“L’amore, capisci?, è estasi! […] Credimi, l’amore può salvare.”
tratto da “Come donna innamorata”, Guanda, Milano 2015
Scrittura creativa e critica, un binomio che mi ha sempre incuriosito. Un ossimoro che suona maledettamente bene, un enigma che il professore Marco Santagata è riuscito a risolvere, come pochi prima di lui. Già Umberto Eco, Alberto Asor Rosa, senza pensare ai casi meno recenti di Carducci e Debenedetti, si erano cimentati in entrambi i settori con risultati di altissimo valore. Valutare ed essere valutati, scambiarsi i ruoli per una volta pare un’esperienza comune a molti critici, con esiti diversi. Da successi editoriali, come il caso de “Il nome della rosa”, a casi letterari poco apprezzati e quasi subito dimenticati.

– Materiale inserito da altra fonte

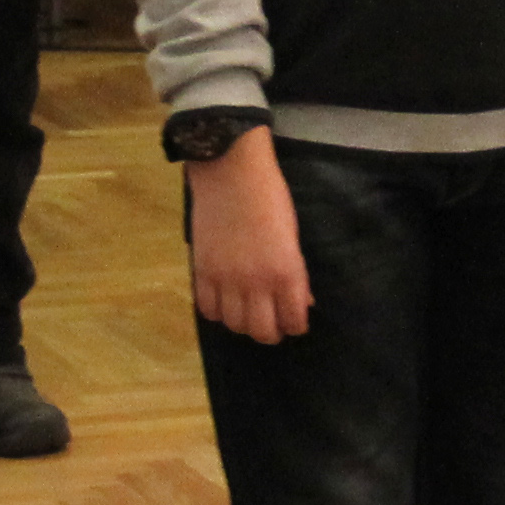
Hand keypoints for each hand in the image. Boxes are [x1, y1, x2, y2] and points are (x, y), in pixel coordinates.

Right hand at [186, 129, 310, 344]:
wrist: (231, 173)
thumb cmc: (271, 199)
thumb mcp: (293, 237)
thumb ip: (296, 274)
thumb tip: (303, 302)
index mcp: (286, 272)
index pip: (293, 321)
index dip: (296, 326)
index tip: (294, 321)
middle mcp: (256, 282)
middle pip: (261, 332)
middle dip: (270, 332)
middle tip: (272, 322)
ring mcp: (226, 279)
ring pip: (234, 324)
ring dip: (243, 323)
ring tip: (247, 311)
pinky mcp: (202, 271)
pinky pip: (207, 309)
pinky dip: (217, 311)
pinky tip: (224, 301)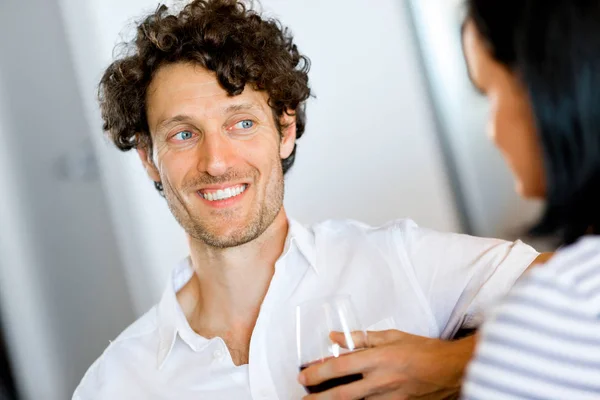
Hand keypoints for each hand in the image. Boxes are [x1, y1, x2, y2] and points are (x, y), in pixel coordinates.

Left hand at [297, 330, 476, 399]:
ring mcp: (390, 398)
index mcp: (379, 359)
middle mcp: (382, 381)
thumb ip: (361, 338)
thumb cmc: (425, 350)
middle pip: (342, 394)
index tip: (304, 376)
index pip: (340, 367)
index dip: (318, 373)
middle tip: (304, 399)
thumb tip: (336, 337)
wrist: (453, 369)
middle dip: (319, 398)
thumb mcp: (392, 336)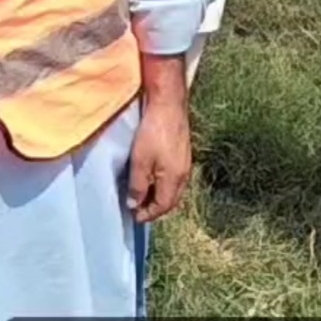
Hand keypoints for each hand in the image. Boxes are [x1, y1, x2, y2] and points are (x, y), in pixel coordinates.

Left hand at [127, 101, 191, 223]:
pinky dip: (163, 184)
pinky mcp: (183, 153)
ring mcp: (185, 163)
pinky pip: (175, 178)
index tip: (134, 217)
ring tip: (143, 196)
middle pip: (171, 201)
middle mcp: (184, 174)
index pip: (163, 206)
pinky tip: (153, 178)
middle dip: (155, 209)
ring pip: (174, 189)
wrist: (169, 104)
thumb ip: (138, 186)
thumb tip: (134, 205)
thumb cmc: (154, 132)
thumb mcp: (140, 161)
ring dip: (160, 196)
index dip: (148, 214)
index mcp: (174, 179)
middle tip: (138, 210)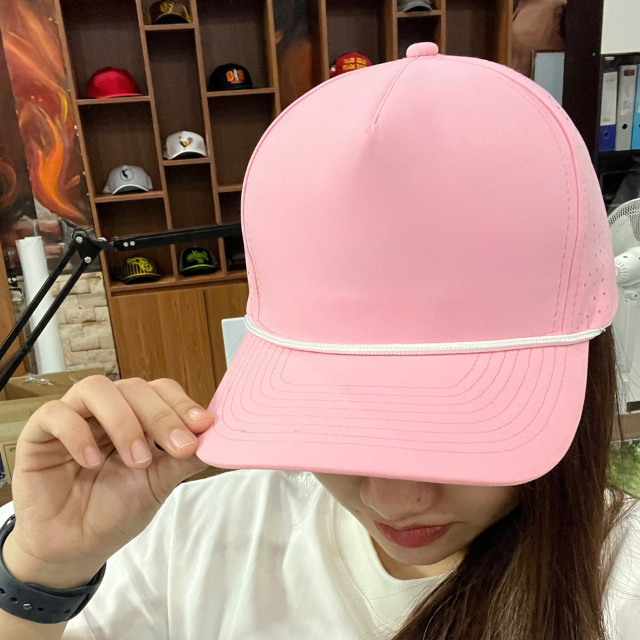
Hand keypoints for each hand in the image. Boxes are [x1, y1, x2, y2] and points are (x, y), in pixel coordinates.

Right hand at [2, 376, 212, 588]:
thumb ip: (184, 460)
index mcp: (138, 416)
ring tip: (137, 460)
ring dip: (123, 421)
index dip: (182, 403)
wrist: (75, 548)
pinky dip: (78, 433)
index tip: (203, 426)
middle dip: (160, 416)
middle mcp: (108, 410)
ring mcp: (74, 417)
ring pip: (97, 389)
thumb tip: (220, 442)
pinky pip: (56, 414)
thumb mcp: (159, 484)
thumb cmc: (116, 511)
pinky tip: (92, 461)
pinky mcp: (39, 434)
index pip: (161, 390)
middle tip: (177, 447)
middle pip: (134, 387)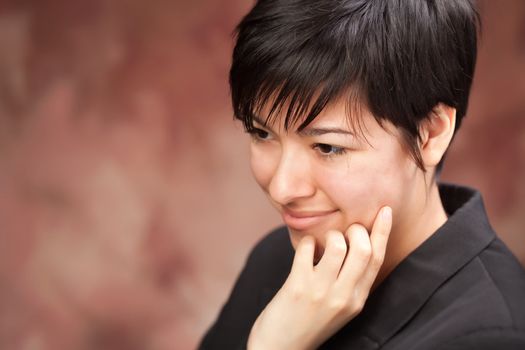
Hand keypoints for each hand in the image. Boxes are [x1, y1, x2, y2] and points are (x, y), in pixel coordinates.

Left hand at [247, 206, 392, 349]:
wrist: (281, 348)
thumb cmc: (310, 322)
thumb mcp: (340, 306)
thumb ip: (351, 281)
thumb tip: (356, 245)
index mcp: (358, 300)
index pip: (377, 260)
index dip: (383, 232)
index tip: (385, 210)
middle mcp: (344, 297)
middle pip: (363, 249)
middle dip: (356, 229)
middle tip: (345, 230)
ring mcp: (321, 292)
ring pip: (337, 244)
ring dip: (330, 234)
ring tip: (322, 244)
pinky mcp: (298, 287)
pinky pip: (307, 248)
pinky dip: (306, 242)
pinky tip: (304, 251)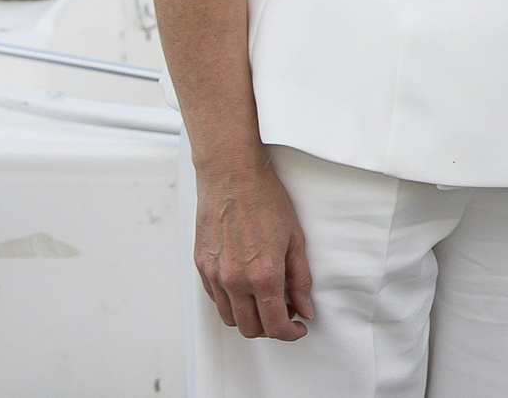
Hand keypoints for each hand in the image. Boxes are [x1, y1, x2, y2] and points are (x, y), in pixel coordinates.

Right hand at [194, 156, 313, 339]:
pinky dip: (231, 303)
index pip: (275, 325)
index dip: (290, 333)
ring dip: (249, 318)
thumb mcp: (295, 239)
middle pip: (250, 329)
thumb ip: (300, 279)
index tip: (299, 328)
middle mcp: (235, 281)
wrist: (231, 175)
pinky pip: (215, 299)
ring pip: (230, 318)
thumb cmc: (264, 199)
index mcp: (263, 275)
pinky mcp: (202, 266)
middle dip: (270, 329)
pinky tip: (245, 287)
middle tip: (285, 315)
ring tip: (265, 301)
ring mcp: (215, 275)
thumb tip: (305, 307)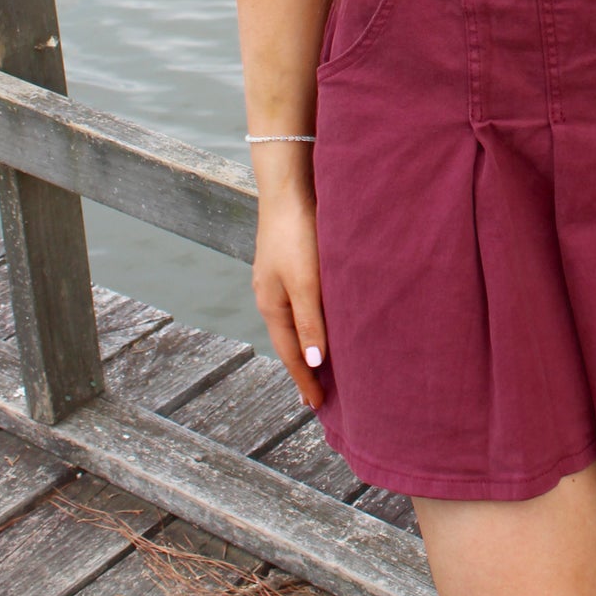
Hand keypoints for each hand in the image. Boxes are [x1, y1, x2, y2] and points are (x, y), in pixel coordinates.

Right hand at [253, 187, 327, 408]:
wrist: (289, 190)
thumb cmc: (298, 235)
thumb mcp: (306, 282)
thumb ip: (311, 321)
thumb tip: (313, 362)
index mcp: (273, 306)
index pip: (291, 354)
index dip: (305, 380)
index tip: (318, 405)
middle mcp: (271, 297)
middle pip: (290, 342)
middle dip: (304, 369)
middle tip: (320, 395)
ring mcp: (277, 281)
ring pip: (295, 323)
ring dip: (308, 345)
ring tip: (323, 365)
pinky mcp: (288, 264)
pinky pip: (300, 305)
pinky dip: (311, 322)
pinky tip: (322, 320)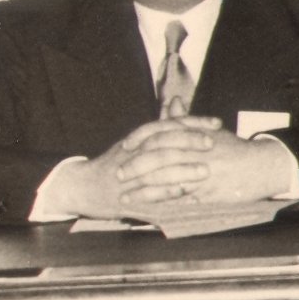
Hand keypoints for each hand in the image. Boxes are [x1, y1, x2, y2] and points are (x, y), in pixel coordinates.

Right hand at [52, 104, 221, 216]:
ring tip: (204, 172)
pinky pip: (149, 196)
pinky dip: (167, 196)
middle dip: (187, 143)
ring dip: (180, 171)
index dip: (193, 124)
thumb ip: (160, 123)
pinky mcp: (127, 198)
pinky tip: (185, 196)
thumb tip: (178, 101)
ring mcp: (129, 176)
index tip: (216, 124)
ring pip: (156, 170)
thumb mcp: (135, 141)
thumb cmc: (114, 163)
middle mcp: (133, 154)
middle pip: (162, 144)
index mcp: (139, 139)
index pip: (168, 125)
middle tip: (211, 144)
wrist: (81, 186)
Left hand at [121, 124, 295, 206]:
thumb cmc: (232, 148)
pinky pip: (182, 200)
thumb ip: (185, 120)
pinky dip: (163, 206)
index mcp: (196, 133)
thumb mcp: (209, 129)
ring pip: (167, 181)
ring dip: (144, 190)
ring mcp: (203, 173)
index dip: (140, 138)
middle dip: (136, 167)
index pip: (162, 131)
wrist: (262, 166)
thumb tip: (170, 103)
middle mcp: (197, 151)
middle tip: (118, 174)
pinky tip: (148, 211)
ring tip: (126, 198)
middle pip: (160, 156)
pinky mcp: (209, 194)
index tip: (125, 146)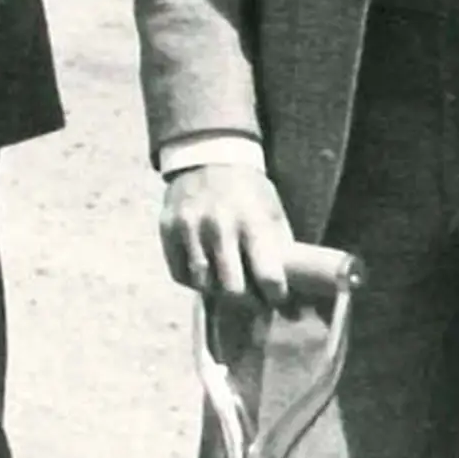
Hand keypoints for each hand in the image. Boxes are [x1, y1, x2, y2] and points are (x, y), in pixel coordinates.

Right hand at [159, 157, 301, 309]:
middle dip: (245, 300)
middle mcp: (219, 226)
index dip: (275, 295)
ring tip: (227, 282)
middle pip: (232, 290)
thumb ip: (278, 252)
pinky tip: (206, 271)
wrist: (208, 157)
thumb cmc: (249, 193)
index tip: (275, 294)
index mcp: (253, 223)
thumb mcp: (272, 215)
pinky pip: (180, 274)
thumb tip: (291, 290)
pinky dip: (194, 280)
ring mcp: (189, 227)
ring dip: (217, 290)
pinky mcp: (167, 229)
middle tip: (251, 297)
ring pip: (203, 285)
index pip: (269, 279)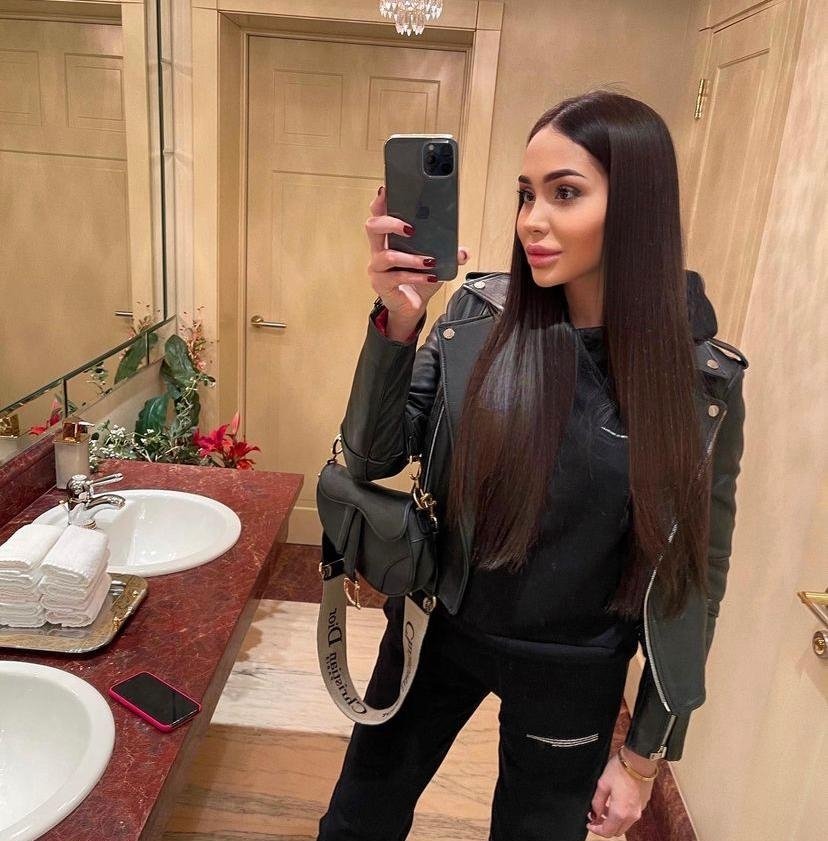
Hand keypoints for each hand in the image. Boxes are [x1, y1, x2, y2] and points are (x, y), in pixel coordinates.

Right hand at [366, 185, 469, 321]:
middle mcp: (378, 249)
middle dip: (391, 223)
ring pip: (387, 255)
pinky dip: (416, 276)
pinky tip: (430, 278)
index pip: (378, 213)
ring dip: (411, 258)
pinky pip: (397, 277)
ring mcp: (377, 267)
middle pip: (372, 226)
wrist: (410, 306)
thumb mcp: (435, 263)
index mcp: (388, 238)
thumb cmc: (417, 280)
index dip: (380, 201)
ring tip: (429, 261)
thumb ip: (448, 254)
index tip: (387, 190)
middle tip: (410, 228)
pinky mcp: (381, 284)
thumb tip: (463, 252)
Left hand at [586, 749, 655, 836]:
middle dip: (605, 827)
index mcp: (620, 812)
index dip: (596, 830)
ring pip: (625, 824)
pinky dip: (622, 814)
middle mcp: (632, 815)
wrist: (639, 760)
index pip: (607, 832)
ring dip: (614, 820)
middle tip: (596, 817)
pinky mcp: (643, 803)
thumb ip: (597, 802)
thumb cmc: (620, 770)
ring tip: (604, 808)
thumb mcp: (602, 784)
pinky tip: (615, 802)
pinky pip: (631, 815)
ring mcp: (639, 810)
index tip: (590, 824)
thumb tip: (594, 813)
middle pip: (617, 831)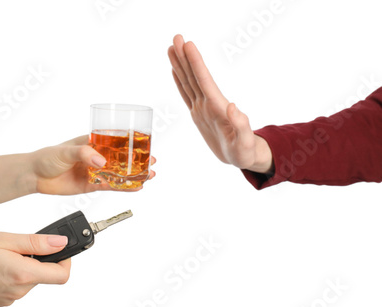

Già malato da tempo, le sue condizioni sono state aggravate dal Covid-19, per questo motivo Marco Santagata si è spento oggi, all’età di settantatré anni, dopo una vita spesa tra i libri, la letteratura e l’insegnamento. Professore ordinario di Letteratura italiana a Pisa dagli anni ‘80, studioso delle opere di Petrarca, Dante, ma anche dei petrarchisti e di Leopardi, Santagata è ricordato per aver curato molte edizioni mondadoriane dei Meridiani, tra cui proprio quella del Canzoniere, e per i suoi saggi, tra cui certamente spicca “I frammenti dell’anima”. Di recente, il Professore ha realizzato un’indagine, apparsa sul “Corriere della Sera”, sulla ricerca dell’identità della scrittrice Elena Ferrante. Santagata ha a lungo sostenuto che dietro lo pseudonimo di Ferrante in realtà si celasse Marcella Marmo, docente di storia contemporanea all’Università Federico II di Napoli, la quale tuttavia ha sempre negato ogni identificazione con l’autrice de “L’amica geniale”.
Come già accennato, resta di rilievo la sua attività di scrittore. Vincitore del Premio Campiello nel 2003 con “Il maestro dei santi pallidi” e del Premio Stresa per la Narrativa con “L’amore in sé” appena tre anni dopo, ha ripetuto il successo con “Come donna innamorata”, edito da Guanda, che è rientrato nella cinquina del Premio Strega nel 2015. In onore dei settecentocinquant’anni della nascita di Dante Alighieri, Santagata ha condotto il lettore alla scoperta della sfera privata di un Dante più intimo e sofferente, con un romanzo diviso in due parti. Nella prima troviamo Bice, la Beatrice tanto celebrata nella “Vita Nova”, e la narrazione comincia proprio nel 1290, anno della sua morte; nella seconda l’amico e poeta Guido Cavalcanti, nell’ottobre del 1314, quando Dante è già in esilio da dodici anni. Un romanzo di formazione che vede Dante protagonista, all’inizio un giovane fragile e tormentato alla ricerca di una ragione per continuare a scrivere, quasi un eroe contemporaneo. Dietro la figura di Dante, autore di cui Santagata era cultore e a cui ha dedicato la biografia “Dante, il romanzo della sua vita” per Mondadori, si celano i più intimi legami, il rapporto con la moglie Gemma, l’amicizia con Guido, il travagliato impegno politico, sullo sfondo del paesaggio vivido e inquietante di un Medioevo lontano e affascinante.
Quest’anno è uscito “Il copista. Un venerdì di Francesco Petrarca” per Guanda, che ricostruisce una figura inedita di Petrarca, inquieta e contraddittoria, che riscrive la storia del poeta cantore di Laura.
Personalmente, ho trascorso il primo anno di Letteratura italiana studiando i saggi, le note, i contributi del professore Santagata su Petrarca e ho avuto l’occasione di incontrarlo a Roma, durante una conferenza a Palazzo Venezia, che mi ha permesso di apprezzare la sua competenza e abilità, di consolidare l’immagine di un uomo di grande spessore culturale. Un’istituzione per gli studi danteschi e petrarcheschi, un gigante che lascia un vuoto incolmabile nel panorama della critica letteraria.